Presiden Turki Recep Tayyip Erdogan mengatakan dia akan mendukung pencalonan NATO Swedia jika Uni Eropa melanjutkan pembicaraan keanggotaan yang telah lama terhenti dengan Ankara.
“Pertama, buka jalan untuk keanggotaan Turki di Uni Eropa, dan kemudian kami akan membukanya untuk Swedia, sama seperti kami membukanya untuk Finlandia,” kata Erdogan dalam penampilan media televisi pada hari Senin, sebelum berangkat ke KTT NATO di Lithuania.
“Inilah yang saya katakan” Presiden AS Joe Biden, kata pemimpin Turki ketika pasangan itu berbicara melalui telepon pada hari Minggu.
Erdogan juga mengatakan aksesi Swedia bergantung pada implementasi kesepakatan yang dicapai Juni lalu selama KTT aliansi di Madrid, menambahkan bahwa tidak seorang pun boleh mengharapkan kompromi dari Ankara.
Swedia dan Finlandia melamar keanggotaan NATO tahun lalu, mengabaikan kebijakan non-blok militer mereka karena invasi Rusia ke Ukraina.
Sementara Finlandia diberi lampu hijau pada bulan April, Turki ingin Swedia menindak kelompok-kelompok yang dianggap mengancam keamanan nasional, termasuk Partai Pekerja Kurdistan (PKK).
Ia ingin ekstradisi dari apa yang disebutnya “teroris” dikembalikan ke Turki dari Swedia dan pencabutan larangan senjata yang diberlakukan Stockholm pada Ankara.

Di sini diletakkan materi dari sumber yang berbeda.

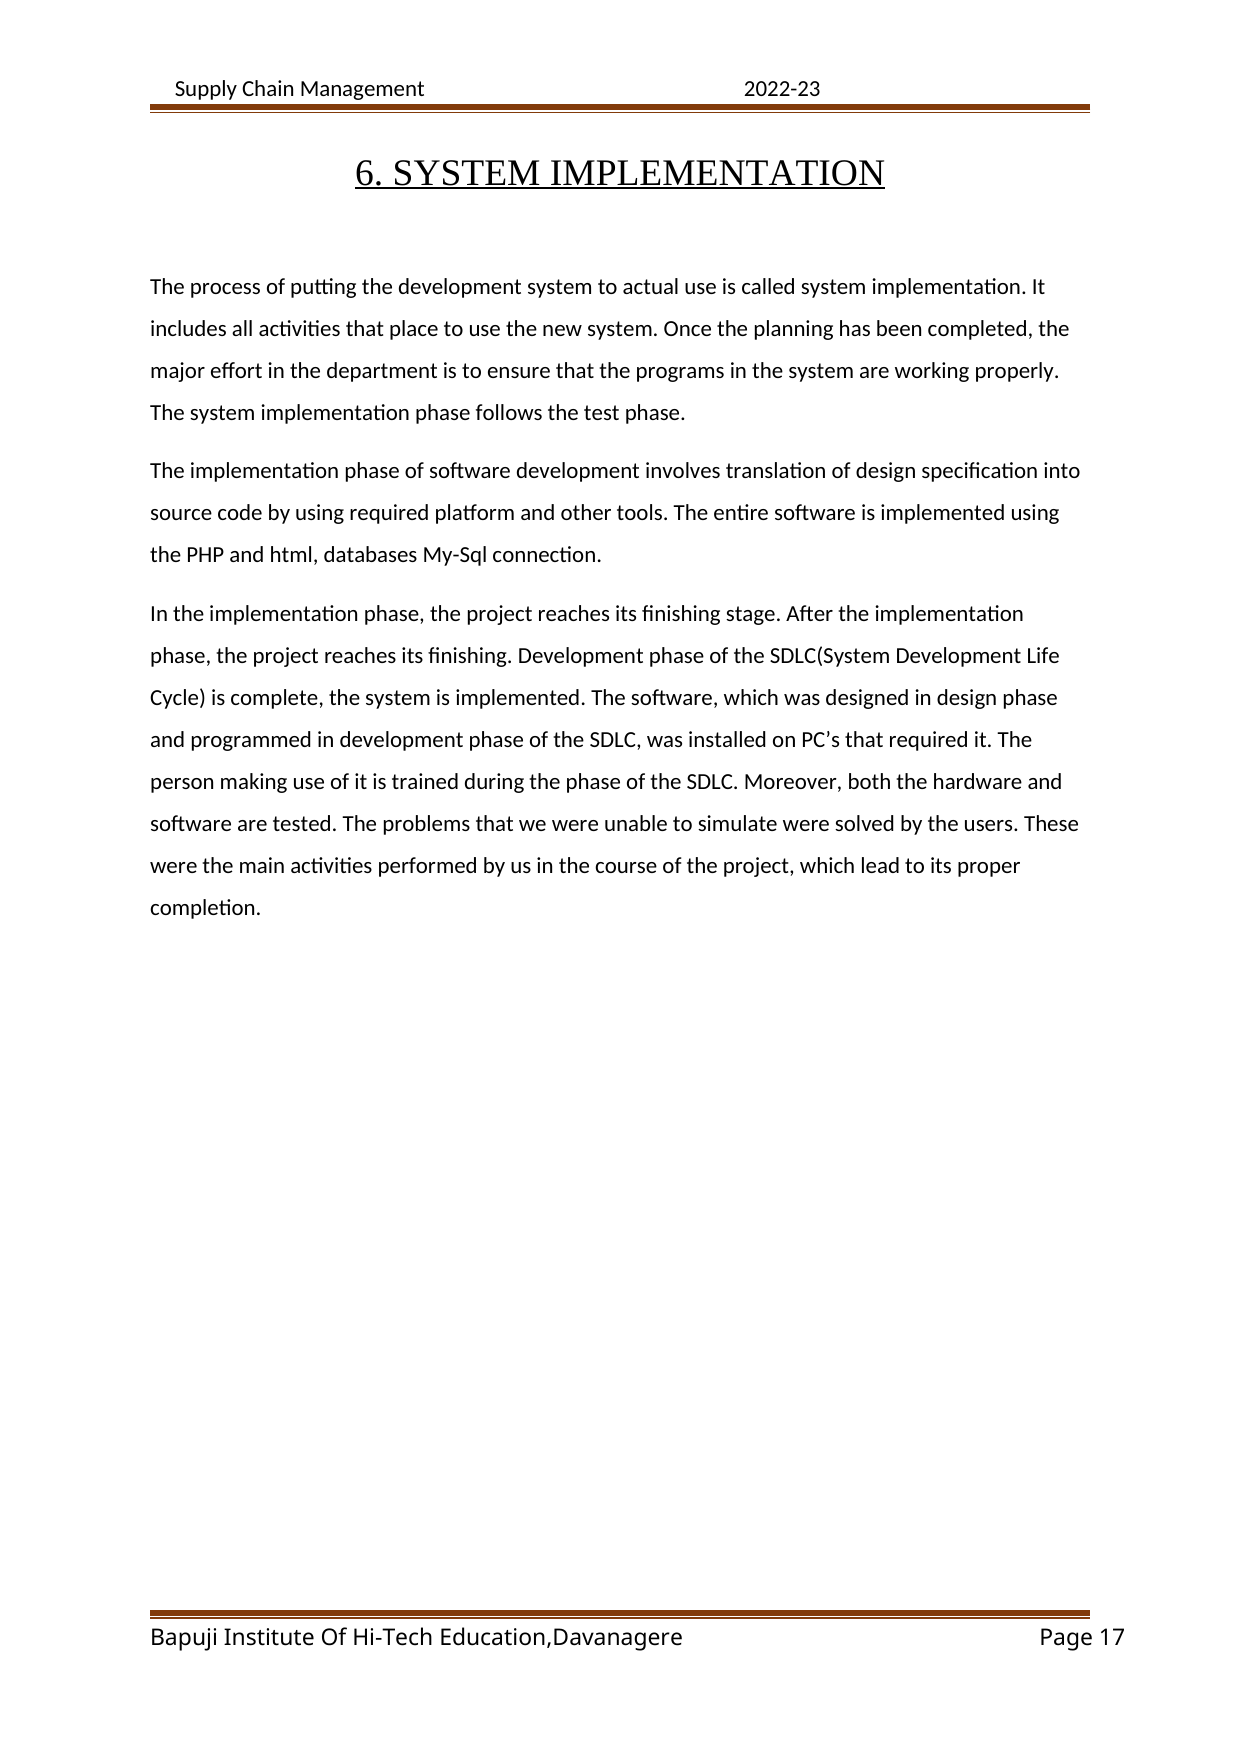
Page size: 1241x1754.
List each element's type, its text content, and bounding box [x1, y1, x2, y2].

text The implementation phase of software development involves translation of design specification into source code by using required platform and other tools. The entire software is implemented using the PHP and html, databases My-Sql connection. [150, 456, 1090, 568]
text In the implementation phase, the project reaches its finishing stage. After the implementation phase, the project reaches its finishing. Development phase of the SDLC(System Development Life Cycle) is complete, the system is implemented. The software, which was designed in design phase and programmed in development phase of the SDLC, was installed on PC’s that required it. The person making use of it is trained during the phase of the SDLC. Moreover, both the hardware and software are tested. The problems that we were unable to simulate were solved by the users. These were the main activities performed by us in the course of the project, which lead to its proper completion. [150, 599, 1090, 921]
text The process of putting the development system to actual use is called system implementation. It includes all activities that place to use the new system. Once the planning has been completed, the major effort in the department is to ensure that the programs in the system are working properly. The system implementation phase follows the test phase. [150, 272, 1090, 426]
text 6. SYSTEM IMPLEMENTATION [150, 150, 1090, 193]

Menurut laporan media internasional, Sekretaris Jenderal NATO Jens Stoltenberg mengatakan meskipun dia mendukung keanggotaan UE Ankara, sejauh yang dia ketahui, Swedia telah memenuhi persyaratan yang diperlukan untuk bergabung dengan NATO.

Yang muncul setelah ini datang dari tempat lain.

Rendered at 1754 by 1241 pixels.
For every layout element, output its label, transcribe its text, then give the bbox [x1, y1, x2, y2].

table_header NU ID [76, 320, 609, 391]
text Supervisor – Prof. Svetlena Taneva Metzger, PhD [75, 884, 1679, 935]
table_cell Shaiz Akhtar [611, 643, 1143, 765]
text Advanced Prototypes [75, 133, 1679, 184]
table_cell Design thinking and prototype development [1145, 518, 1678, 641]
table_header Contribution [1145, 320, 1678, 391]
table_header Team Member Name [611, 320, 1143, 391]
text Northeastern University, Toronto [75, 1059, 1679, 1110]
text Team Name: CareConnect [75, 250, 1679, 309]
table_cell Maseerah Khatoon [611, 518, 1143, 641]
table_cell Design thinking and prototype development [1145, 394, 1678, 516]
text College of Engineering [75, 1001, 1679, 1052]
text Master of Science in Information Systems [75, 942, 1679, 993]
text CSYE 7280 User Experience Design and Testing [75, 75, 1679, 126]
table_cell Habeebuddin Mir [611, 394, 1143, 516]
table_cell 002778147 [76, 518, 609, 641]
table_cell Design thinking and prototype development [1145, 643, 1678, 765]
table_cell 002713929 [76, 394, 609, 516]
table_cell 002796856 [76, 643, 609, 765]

“Masih mungkin untuk membuat keputusan positif tentang Swedia di Vilnius,” kata Stoltenberg dalam konferensi pers.
Kanselir Jerman Olaf Scholz juga mengatakan sikap Turki merupakan perkembangan positif.
“Saya berharap Swedia segera dapat menjadi anggota NATO,” kata Scholz di Berlin.

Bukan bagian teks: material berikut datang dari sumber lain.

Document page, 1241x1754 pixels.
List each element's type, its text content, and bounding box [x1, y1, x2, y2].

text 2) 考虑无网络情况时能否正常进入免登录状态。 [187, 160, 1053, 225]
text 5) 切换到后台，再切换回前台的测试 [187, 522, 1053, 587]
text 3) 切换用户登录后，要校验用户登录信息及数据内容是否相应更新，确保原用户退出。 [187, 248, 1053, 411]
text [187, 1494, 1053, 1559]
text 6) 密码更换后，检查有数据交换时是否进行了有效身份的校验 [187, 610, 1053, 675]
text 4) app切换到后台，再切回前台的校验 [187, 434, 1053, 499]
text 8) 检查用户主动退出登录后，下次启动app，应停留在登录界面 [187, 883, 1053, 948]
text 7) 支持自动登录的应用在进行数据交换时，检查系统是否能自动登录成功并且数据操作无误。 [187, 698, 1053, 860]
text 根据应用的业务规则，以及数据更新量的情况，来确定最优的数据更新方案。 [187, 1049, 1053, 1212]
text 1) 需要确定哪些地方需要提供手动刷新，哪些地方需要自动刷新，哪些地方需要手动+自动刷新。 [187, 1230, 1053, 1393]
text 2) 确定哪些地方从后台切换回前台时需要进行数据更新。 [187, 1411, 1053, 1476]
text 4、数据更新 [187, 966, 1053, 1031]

Turki pertama kali mendaftar untuk menjadi anggota Masyarakat Ekonomi Eropa – pendahulu Uni Eropa – pada tahun 1987.
Itu menjadi negara kandidat UE pada tahun 1999 dan secara resmi meluncurkan negosiasi keanggotaan dengan blok tersebut pada tahun 2005.
Pembicaraan terhenti pada tahun 2016 karena kekhawatiran Eropa tentang pelanggaran hak asasi manusia di Turki.